Parlamentari alle marce antisemite, molotov sulle sinagoghe, roghi di bandiere israeliane
La Svezia ha un problemino con gli ebrei
di Giulio Meotti
Nel weekend, dopo la decisione statunitense di riconoscere Gerusalemme capitale di Israele, slogan come “morte agli ebrei” e “morte a Israele” sono stati scanditi davanti all’ambasciata americana a Londra e sotto la Porta di Brandeburgo a Berlino. Ma è in Svezia che l’antisemitismo ha mostrato il suo volto più agghiacciante. Sabato sera, bombe molotov sono state lanciate contro una sinagoga a Göteborg, mentre un gruppo di ragazzi ebrei si barricava nell’adiacente centro ebraico. Poche ore dopo, bandiere israeliane venivano bruciate a Stoccolma. A Malmo, la terza città del paese, centinaia di persone si ritrovavano per gridare in coro “spareremo agli ebrei”. E il giorno dopo, altre bombe molotov sono state lanciate contro una cappella ebraica. La polizia svedese ha incrementato la sicurezza attorno agli edifici della comunità ebraica dopo questi eventi che hanno scioccato il paese (il premier, Stefano Lòfven, ha condannato “l’incitamento alla violenza contro gli ebrei“). Ma il fatto che a una manifestazione in cui si gridava “morte agli ebrei” abbiano preso parte anche dei parlamentari svedesi (si difendono dicendo che non avevano compreso gli slogan in arabo) getta una luce sinistra sulla socialdemocrazia svedese.
“Gli ebrei in Svezia sono spaventati e i genitori hanno paura di lasciare i figli all’asilo ebraico“, ha detto Johanna Schreiber, una nota giornalista che vive a Stoccolma. “Si ha paura di andare in sinagoga e ci sono persone che si stanno togliendo le stelle di David perché hanno troppa paura a indossarle“. Esprimere il sostegno pubblico a Israele può essere pericoloso, ma la polizia non sempre fornisce una protezione adeguata agli eventi proIsraele.
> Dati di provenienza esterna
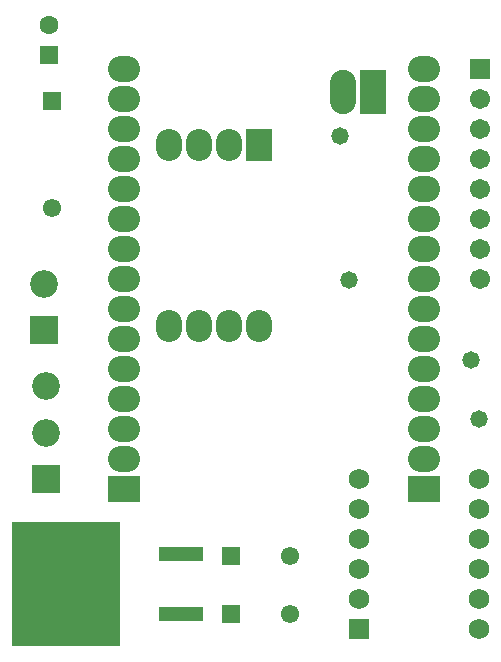
<source format=gbr>
G04*
G04 #@! TF.GenerationSoftware,Altium Limited,Altium Designer,25.0.2 (28)*
G04*
G04 Layer_Color=8388736*
%FSLAX44Y44*%
%MOMM*%
G71*
G04*
G04 #@! TF.SameCoordinates,4711C13A-52D9-45D7-B3A0-D515BE669C82*
G04*
G04*
G04 #@! TF.FilePolarity,Negative*
G04*
G01*
G75*
%ADD18O,2.2032X3.7432*%
%ADD19R,2.2032X3.7432*%
%ADD20R,9.2032X10.5532*%
%ADD21R,3.7032X1.1532*%
%ADD22O,2.7032X2.2032*%
%ADD23R,2.7032X2.2032*%
%ADD24C,2.3532*%
%ADD25R,2.3532X2.3532*%
%ADD26C,1.7272*%
%ADD27R,1.7272X1.7272*%
%ADD28O,2.2032X2.7032*%
%ADD29R,2.2032X2.7032*%
%ADD30R,1.5532X1.5532*%
%ADD31C,1.5532*%
%ADD32C,1.7032*%
%ADD33R,1.7032X1.7032*%
%ADD34C,1.6032*%
%ADD35R,1.6032X1.6032*%
%ADD36R,1.5532X1.5532*%
%ADD37C,1.4732*%
D18*
X1090450Y1311300D02*
D03*
D19*
X1115850D02*
D03*
D20*
X856000Y894750D02*
D03*
D21*
X953500Y920150D02*
D03*
Y869350D02*
D03*
D22*
X1158500Y1330800D02*
D03*
Y1305400D02*
D03*
Y1280000D02*
D03*
Y1254600D02*
D03*
Y1229200D02*
D03*
Y1203800D02*
D03*
Y1178400D02*
D03*
Y1153000D02*
D03*
Y1127600D02*
D03*
Y1102200D02*
D03*
Y1076800D02*
D03*
Y1051400D02*
D03*
Y1026000D02*
D03*
Y1000600D02*
D03*
X904500Y1051400D02*
D03*
Y1330800D02*
D03*
Y1305400D02*
D03*
Y1280000D02*
D03*
Y1254600D02*
D03*
Y1229200D02*
D03*
Y1203800D02*
D03*
Y1178400D02*
D03*
Y1153000D02*
D03*
Y1127600D02*
D03*
Y1102200D02*
D03*
Y1076800D02*
D03*
Y1026000D02*
D03*
Y1000600D02*
D03*
D23*
X1158500Y975200D02*
D03*
X904500D02*
D03*
D24*
X838750Y1062350D02*
D03*
Y1022750D02*
D03*
X837250Y1149000D02*
D03*
D25*
X838750Y983150D02*
D03*
X837250Y1109400D02*
D03*
D26*
X1205350Y983250D02*
D03*
Y957850D02*
D03*
Y932450D02*
D03*
Y907050D02*
D03*
Y881650D02*
D03*
Y856250D02*
D03*
X1103750Y957850D02*
D03*
Y881650D02*
D03*
Y983250D02*
D03*
Y932450D02*
D03*
Y907050D02*
D03*
D27*
Y856250D02*
D03*
D28*
X943050Y1113100D02*
D03*
X968450D02*
D03*
X993850D02*
D03*
X1019250D02*
D03*
X943050Y1266500D02*
D03*
X968450D02*
D03*
X993850D02*
D03*
D29*
X1019250D02*
D03*
D30*
X995750Y918250D02*
D03*
Y869000D02*
D03*
D31*
X1045750Y918250D02*
D03*
Y869000D02*
D03*
X844250Y1213250D02*
D03*
D32*
X1206000Y1153050D02*
D03*
Y1178450D02*
D03*
Y1203850D02*
D03*
Y1229250D02*
D03*
Y1254650D02*
D03*
Y1280050D02*
D03*
Y1305450D02*
D03*
D33*
Y1330850D02*
D03*
D34*
X841750Y1368201D02*
D03*
D35*
Y1342800D02*
D03*
D36*
X844250Y1303250D02*
D03*
D37*
X1088000Y1273750D02*
D03*
X1095500Y1152000D02*
D03*
X1205350Y1034422D02*
D03*
X1198626Y1084580D02*
D03*
M02*

</source>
Durante una manifestazione a Malmo, la piccola folla di sostenitori di Israele è stata costretta ad abbandonare l’evento dopo che la polizia non è stata in grado di impedire a migliaia di sostenitori palestinesi di attaccare le barricate e correre verso il gruppo. Idit Margulis, un israeliano che vive in Svezia da sette anni, ha smesso di andare ai raduni pro Israele dopo la nascita della figlia. “Ho paura che qualcuno mi ferisca quando sono lì“, ha detto Margulis ai media svedesi.
In seguito all’attacco a Göteborg, alcuni osservatori, tra cui il Simon Wiesenthal Center, hanno collegato gli incidenti all’atteggiamento del governo svedese nei confronti di Israele. Nel 2014, la Svezia è diventato il primo stato membro dell’Unione europea a riconoscere lo “stato di Palestina”. Il ministro degli esteri Margot Wallström ha poi suggerito che la motivazione degli attacchi terroristici a Parigi, durante i quali i terroristi islamici hanno ucciso 130 persone, derivava dalla frustrazione dei palestinesi. Hanif Bali, un membro del Parlamento per il Partito moderato di centro destra, il più grande all’opposizione, ha ricevuto una miriade di lettere di odio a causa del suo aperto sostegno a Israele. Bali ha dovuto fare ricorso alla protezione della polizia dopo le minacce di morte.
Qualche anno fa, dopo i primi clamorosi episodi di antisemitismo, il Wall Street Journal pubblicò un articolo dal titolo: “L’Eurabia si trova in Svezia”. E andrà sempre peggio. Nei giorni scorsi, il Pew Forum ha spiegato che, a seconda dei flussi migratori, la Svezia entro trent’anni avrà fra il venti e il trenta per cento di popolazione di fede islamica. In quello scenario, lo slogan “Itbah al Yahud” (uccidete l’ebreo), risuonato nei giorni scorsi nelle piazze svedesi, rischia di diventare una colonna sonora nell’arrendevole socialdemocrazia scandinava.